It would appear alcohol consumption has been a part of human life longer than previously thought. According to a study, humans may have developed a liking for alcohol around 10 million years ago, way before modern humans created their own brews.
Published in the journal Proceedings of the National Academy of Sciences, the study sought to better understand modern human condition in terms of alcohol consumption, saying that many aspects of today's life have evolutionary history.
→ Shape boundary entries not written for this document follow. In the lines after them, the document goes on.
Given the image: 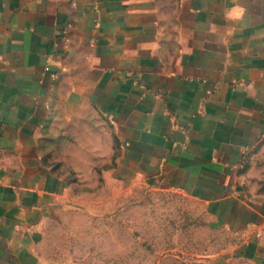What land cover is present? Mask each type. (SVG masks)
I'll return each mask as SVG.
<instances>
[{
    "label": "crops",
    "instance_id": "obj_1",
    "mask_svg": "<svg viewBox=\"0 0 264 264\" xmlns=\"http://www.w3.org/2000/svg\"><path fill=\"white\" fill-rule=\"evenodd\" d=\"M56 105L109 124L111 180L171 178L264 264V0H0V264H48Z\"/></svg>",
    "mask_w": 264,
    "mask_h": 264
},
{
    "label": "rangeland",
    "instance_id": "obj_2",
    "mask_svg": "<svg viewBox=\"0 0 264 264\" xmlns=\"http://www.w3.org/2000/svg\"><path fill=\"white\" fill-rule=\"evenodd\" d=\"M63 114L56 105L42 124L43 161L65 186L40 234L48 264H260L214 204L171 178L111 180L109 124L94 109Z\"/></svg>",
    "mask_w": 264,
    "mask_h": 264
}]
</instances>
There have been many attempts before to answer the question of when humans started consuming alcohol-containing food but theories have wildly varied.
One theory supposes that primates consumed ethanol regularly about 80 million years ago when they picked up fleshy fruits on the ground which started to ferment some time after dropping.
To narrow down the timeline to something more specific, researchers focused on the genetic evolution of an enzyme called ADH4. The enzyme had been present in primates in various forms for at least 70 million years now and is the first to encounter ethanol after it is consumed.
With the help of genetic sequences from 28 mammals (17 of which were primates), researchers worked backwards to create a family tree of sorts for ADH4. To determine how past versions of the enzyme worked, researchers synthesized nine different ADH4 proteins, testing each one for their ethanol-metabolizing properties.
Almost all of the ADH4s from primates were not able to metabolize ethanol but about 10 million years ago, around the point when humans and orangutans diverged, something dramatic happened. This led to a single amino-acid alteration in the enzyme, rendering ADH4 40 times more effective at breaking down ethanol than before.
The evolved ADH4 came around a time that the ability to digest alcohol would be useful, like when human ancestors turned to ground-level sources of food. Environmental changes could have pressured earlier primates to transition from forest ecosystems to grasslands.
Lead author Matthew Carrigan, a paleogeneticist from Santa Fe College, however, suspects human ancestors weren't too fond of ethanol, despite developing the ability to metabolize it.
"If the ancestors of humans, chimps and gorillas had a choice between rotten and normal fruit, they would go for the normal fruit. Just because they were adapted to be able to ingest it doesn't mean ethanol was their first choice, nor that they were perfectly adapted to metabolize it. They might have benefited from small quantities, but not to excessive consumption," he explained.
Other authors for the study include: Oleg Uryasev, Carole Frye, Blair Eckman, Candace Myers, Thomas Hurley and Steven Benner.